§ **Extracted information**

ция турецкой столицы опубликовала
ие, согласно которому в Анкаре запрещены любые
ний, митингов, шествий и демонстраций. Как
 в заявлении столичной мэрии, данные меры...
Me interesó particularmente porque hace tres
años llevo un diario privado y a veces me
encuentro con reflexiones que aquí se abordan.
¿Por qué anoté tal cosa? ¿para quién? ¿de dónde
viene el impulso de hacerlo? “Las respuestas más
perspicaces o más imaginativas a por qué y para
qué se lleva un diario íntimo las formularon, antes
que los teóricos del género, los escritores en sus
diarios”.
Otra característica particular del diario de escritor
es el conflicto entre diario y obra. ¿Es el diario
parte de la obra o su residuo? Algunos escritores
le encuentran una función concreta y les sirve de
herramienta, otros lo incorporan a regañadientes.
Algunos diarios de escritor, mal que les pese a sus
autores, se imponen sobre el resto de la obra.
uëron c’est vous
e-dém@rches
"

§ **Aim of the task**
Report every line of the entries that contains the string "para", copying each such line in full.

§ **Exercise output**
¿Por qué anoté tal cosa? ¿para quién? ¿de dónde
perspicaces o más imaginativas a por qué y para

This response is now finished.